Each player included at www.baseballreference.com has a “Hall of Fame Statistics” section, which lists the following:
Black Ink: This is how many times the player led the league in “important” stats. Accordingly, you get four points for leading in HRs, RBI, and/or batting average; three points for runs, hits, and/or slugging; two points for doubles, walks, and/or stolen bases; one point for games, at bats, and/or triples. The average Black Ink points for a Hall of Fame first baseman is 27.
Gray Ink: This is the same as Black Ink, but the player need only be in the top ten of the league. The average Gray Ink points for a Hall of Fame first baseman is 144.
Hall of Fame Standards: This is a considerably more complicated math problem, with 17 different inputs. You can read more about it here. The average Hall of Fame Standard point total for a Hall of Famer is 50 (with 100 being the max).

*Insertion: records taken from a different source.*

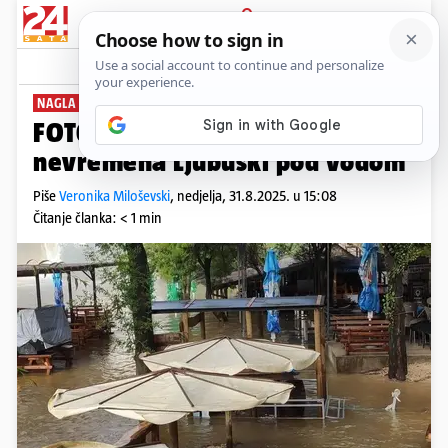
PRIJAVA
News
Komentari
16
NAGLA PROMJENA VREMENA
FOTO Nevjerojatni prizori! Zbog
nevremena Ljubuški pod vodom
Piše
Veronika Miloševski
,
nedjelja, 31.8.2025. u 15:08
Čitanje članka: < 1 min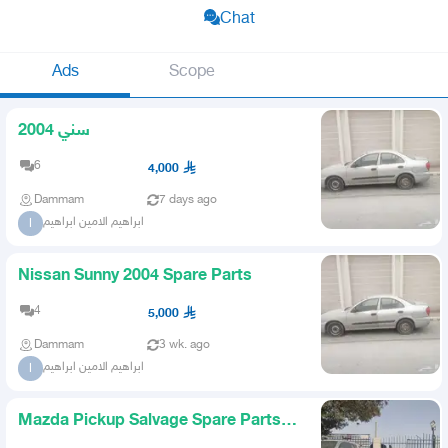
Chat
Ads
Scope
سني 2004
6
4,000
Dammam
7 days ago
ابراهيم الامين ابراهيم
ا
Nissan Sunny 2004 Spare Parts
4
5,000
Dammam
3 wk. ago
ابراهيم الامين ابراهيم
ا
Mazda Pickup Salvage Spare Parts
Only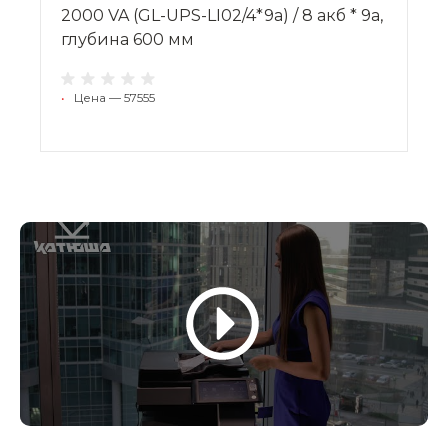
2000 VA (GL-UPS-LI02/4*9a) / 8 акб * 9a,
глубина 600 мм
•
Цена — 57555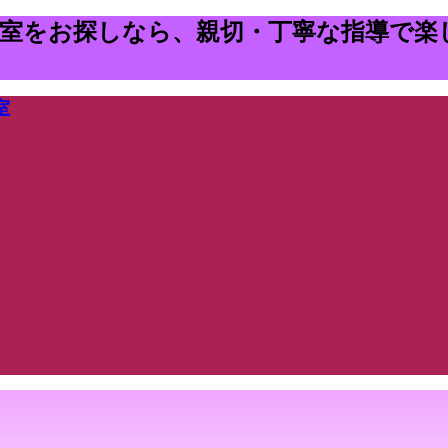
教室をお探しなら、親切・丁寧な指導で楽
室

WAR: This is also known as bWAR, and it is Baseball Reference’s calculation to determine how much better a player is than a player that would typically be available to replace that player. I will save you the headache of explaining how they do this.
JAWS: This is the preeminent tool for determining if a player is Hall-worthy. The sabermetrician Jay Jaffe first developed this system in 2004, comparing players at each position with players already enshrined, using advanced metrics to account for the wide variations in offensive levels throughout the game’s history. The JAWS score is a player’s career WAR averaged with his seven-year peak (not necessarily consecutive).

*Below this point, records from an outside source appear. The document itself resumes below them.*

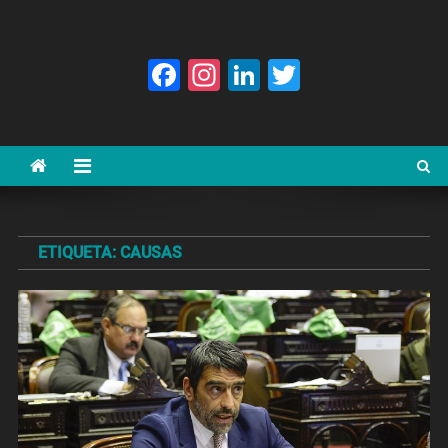
Facebook
Instagram
LinkedIn
Twitter
ETIQUETA:
CAUSAS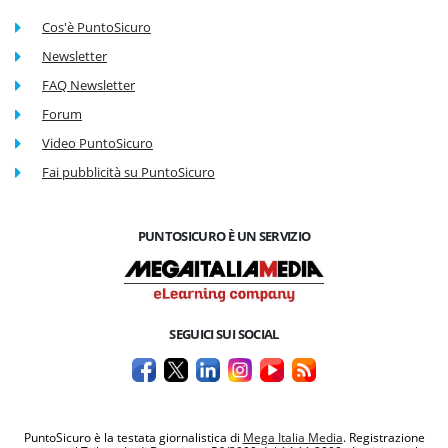
Cos'è PuntoSicuro
Newsletter
FAQ Newsletter
Forum
Video PuntoSicuro
Fai pubblicità su PuntoSicuro
PUNTOSICURO È UN SERVIZIO
SEGUICI SUI SOCIAL
PuntoSicuro è la testata giornalistica di
Mega Italia Media
. Registrazione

With that as the backdrop, let’s dig into the numbers.
|Black Ink||Gray Ink||HOF||WAR||7-Year Peak WAR||JAWS|
|Average HOF First Baseman||27||144||50||65.5||42.1||53.8|
As you can see from the above metrics, none of these guys meet the criteria necessary to have plaques in Cooperstown. And despite the oft-heard “Garvey was a Hall of Famer” (on the field and in the bedroom), it appears that Keith Hernandez has the strongest case to ultimately be enshrined. His WAR is only 8% lower than the average; his 7-Year Peak WAR is within the margin of error; and his JAWS score should be close enough for government work (especially for a guy who played and now broadcasts in New York).

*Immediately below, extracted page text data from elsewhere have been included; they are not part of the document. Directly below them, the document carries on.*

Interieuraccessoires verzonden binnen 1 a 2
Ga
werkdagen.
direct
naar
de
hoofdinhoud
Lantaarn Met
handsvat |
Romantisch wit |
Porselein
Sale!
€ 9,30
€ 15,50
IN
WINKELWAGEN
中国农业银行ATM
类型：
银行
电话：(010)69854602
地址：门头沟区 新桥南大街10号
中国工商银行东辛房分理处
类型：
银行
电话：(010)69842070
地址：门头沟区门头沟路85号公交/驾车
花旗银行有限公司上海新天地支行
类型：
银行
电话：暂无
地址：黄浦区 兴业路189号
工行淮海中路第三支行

What is incredible about these numbers is that you would have sworn that for at least a seven-year window, both Don Mattingly and Will Clark were the best hitters in the world. And yet, the statistics belie that memory. I guess that is just nostalgia of my youth. Chuck Klosterman, the best-selling author who always has an interesting way of looking at things, recently said the following: “Nostalgia is looking at the past through the lens of your own personal experience and therefore changing the meaning of that memory based on the way you want to feel about your relationship to your own life.”
In my own life, I want Garvey, Hernandez, Mattingly, and Clark to be inducted into the Hall of Fame. In real life, they were good; they were, in-fact, great. They were part of the Silver-Era of first basemen. But try as I might, I cannot conjure them into being Hall of Famers. And, you know what, my memories will suffice.
Garvey’s chiseled jaw and dimpled chin perfectly placed on his front shoulder awaiting the pitch.
Hernandez’s mad-dash charge of a bunt.
Donny Baseball’s six grand slams in 1987.
Will the Thrill’s bat drop/arm cock as he launched another one into the upper deck at Candlestick.
Who needs plaques when I have those images burned into my brain.